Dataset entries
"""

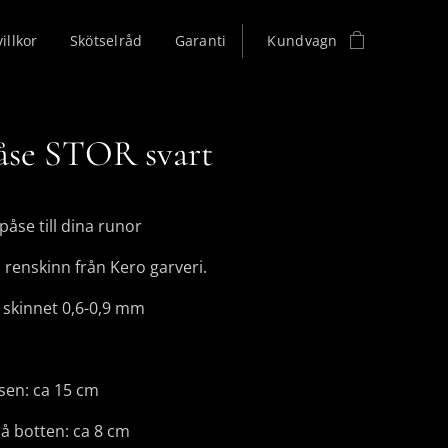
illkor
Skötselråd
Garanti
Kundvagn
se STOR svart
påse till dina runor
 renskinn från Kero garveri.
 skinnet 0,6-0,9 mm
sen: ca 15 cm
å botten: ca 8 cm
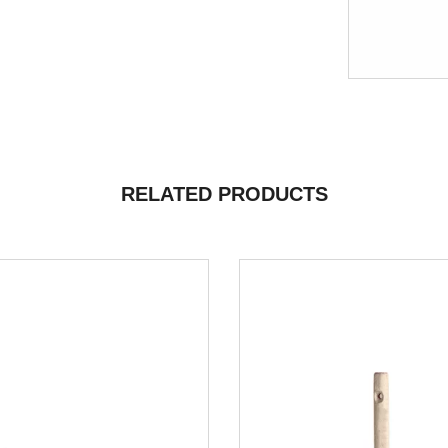
RELATED PRODUCTS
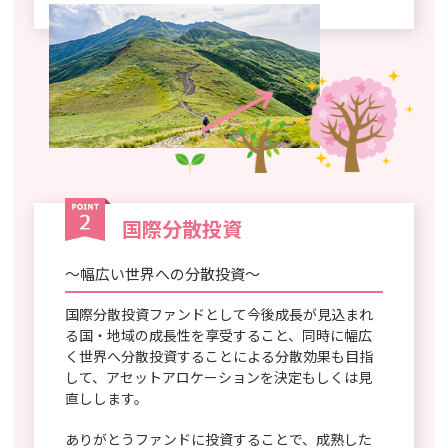
国際分散投資
～幅広い世界への分散投資～
国際分散投資ファンドとして今後成長が見込まれ
る国・地域の成長性を享受すること、同時に幅広
く世界へ分散投資することによる分散効果も目指
して、アセットアロケーションを決定もしくは見
直しします。
ありがとうファンドに投資することで、成熟した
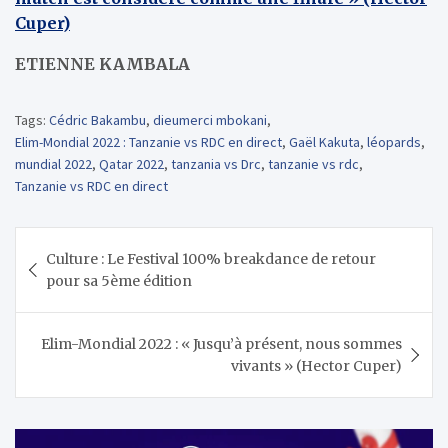
Cuper)
ETIENNE KAMBALA
Tags:
Cédric Bakambu
,
dieumerci mbokani
,
Elim-Mondial 2022 : Tanzanie vs RDC en direct
,
Gaël Kakuta
,
léopards
,
mundial 2022
,
Qatar 2022
,
tanzania vs Drc
,
tanzanie vs rdc
,
Tanzanie vs RDC en direct
Navigation
Culture : Le Festival 100% breakdance de retour
de
pour sa 5ème édition
l’article
Elim-Mondial 2022 : « Jusqu’à présent, nous sommes
vivants » (Hector Cuper)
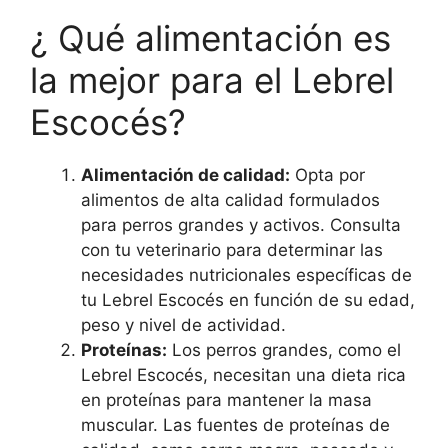
¿ Qué alimentación es
la mejor para el Lebrel
Escocés?
Alimentación de calidad:
Opta por
alimentos de alta calidad formulados
para perros grandes y activos. Consulta
con tu veterinario para determinar las
necesidades nutricionales específicas de
tu Lebrel Escocés en función de su edad,
peso y nivel de actividad.
Proteínas:
Los perros grandes, como el
Lebrel Escocés, necesitan una dieta rica
en proteínas para mantener la masa
muscular. Las fuentes de proteínas de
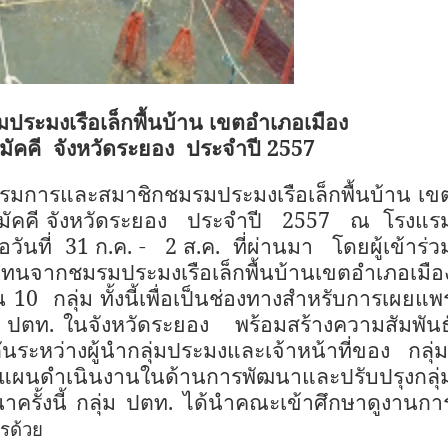
ประมงเรือเล็กพื้นบ้าน เขตอำเภอเมือง
ัคคี
จังหวัดระยอง
ประจำปี 2557
รรมการและสมาชิกชมรมประมงเรือเล็กพื้นบ้าน เข
มัคคี จังหวัดระยอง ประจำปี 2557 ณ โรงแร
่อวันที่
31
ก.ค.
- 2
ส.ค. ที่ผ่านมา โดยผู้เข้าร่ว
ทนจากชมรมประมงเรือเล็กพื้นบ้านเขตอำเภอเมือ
วน
10
กลุ่ม ทั้งนี้เพื่อเป็นช่องทางสำหรับการเผยแพร
ม ปตท. ในจังหวัดระยอง พร้อมสร้างความสัมพันธ
นระหว่างผู้นำกลุ่มประมงและเจ้าหน้าที่ของ กลุ่
ดำเนินงานในด้านการพัฒนาและปรับปรุงกลุ่
ครั้งนี้ กลุ่ม ปตท. ได้นำคณะเข้าศึกษาดูงานกา
พรด้วย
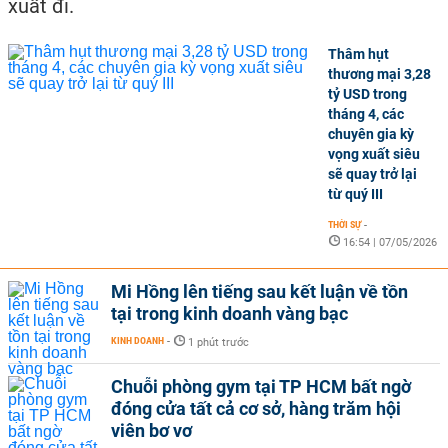
xuất đi.
Thâm hụt
thương mại 3,28
tỷ USD trong
tháng 4, các
chuyên gia kỳ
vọng xuất siêu
sẽ quay trở lại
từ quý III
THỜI SỰ
-
16:54 | 07/05/2026
Mi Hồng lên tiếng sau kết luận về tồn
tại trong kinh doanh vàng bạc
KINH DOANH
-
1 phút trước
Chuỗi phòng gym tại TP HCM bất ngờ
đóng cửa tất cả cơ sở, hàng trăm hội
viên bơ vơ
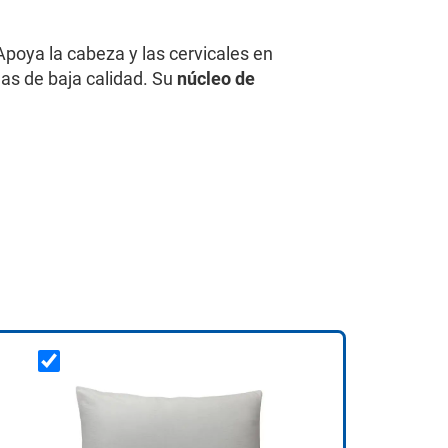
oya la cabeza y las cervicales en
as de baja calidad. Su
núcleo de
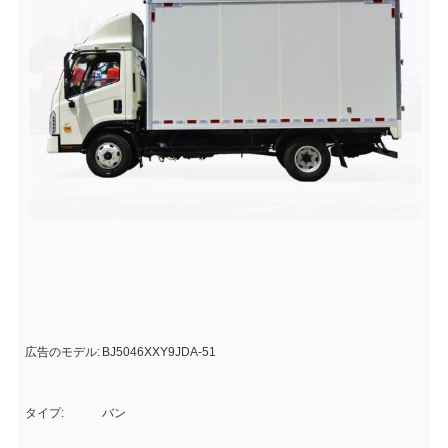
広告のモデル:
BJ5046XXY9JDA-51
タイプ:
バン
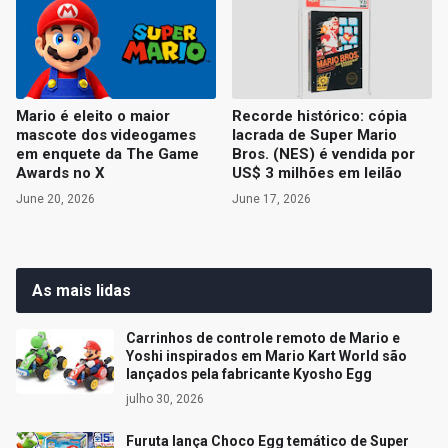
Mario é eleito o maior
Recorde histórico: cópia
mascote dos videogames
lacrada de Super Mario
em enquete da The Game
Bros. (NES) é vendida por
Awards no X
US$ 3 milhões em leilão
June 20, 2026
June 17, 2026
As mais lidas
Carrinhos de controle remoto de Mario e
Yoshi inspirados em Mario Kart World são
lançados pela fabricante Kyosho Egg
julho 30, 2026
Furuta lança Choco Egg temático de Super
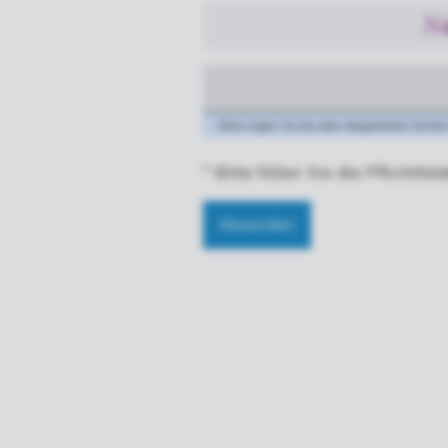
Bitte tragen Sie die oben dargestellten Zeichen
* Bitte füllen Sie die Pflichtfel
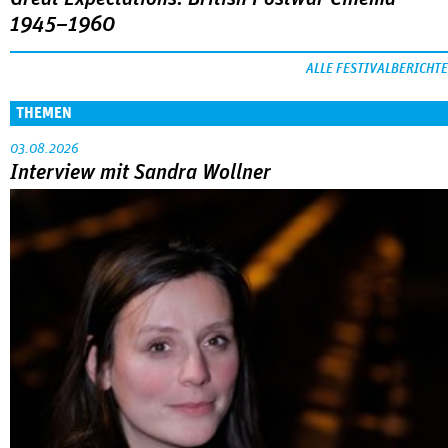
1945–1960
ALLE FESTIVALBERICHTE
THEMEN
03.08.2026
Interview mit Sandra Wollner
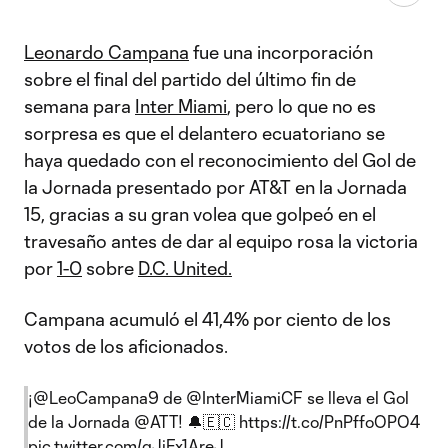
Leonardo Campana
fue una incorporación
sobre el final del partido del último fin de
semana para
Inter Miami
, pero lo que no es
sorpresa es que el delantero ecuatoriano se
haya quedado con el reconocimiento del Gol de
la Jornada presentado por AT&T en la Jornada
15, gracias a su gran volea que golpeó en el
travesaño antes de dar al equipo rosa la victoria
por
1-0
sobre
D.C. United.
Campana acumuló el 41,4% por ciento de los
votos de los aficionados.
¡
@LeoCampana9
de
@InterMiamiCF
se lleva el Gol
de la Jornada
@ATT
! 🔔🇪🇨
https://t.co/PnPffoOPO4
pic.twitter.com/qJiFx1AreJ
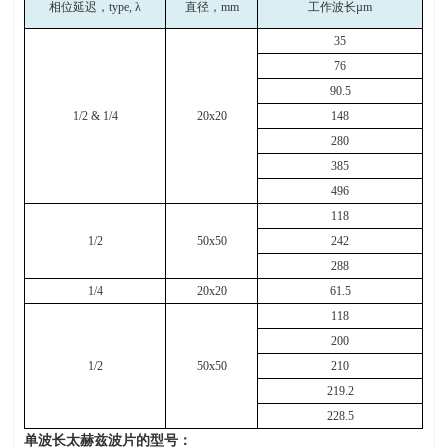
相位延迟，
type,
λ
直径，
mm
工作波长
µm
35
76
90.5
1/2 & 1/4
20x20
148
280
385
496
118
1/2
50x50
242
288
1/4
20x20
61.5
118
200
1/2
50x50
210
219.2
228.5
单波长太赫兹波片的型号：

"""

DESCRIPTION OF THE TASK: Show every line of the items above that contains the word "perros", matching case exactly.

ANSWER TO THIS PROBLEM:
para perros grandes y activos. Consulta
Los perros grandes, como el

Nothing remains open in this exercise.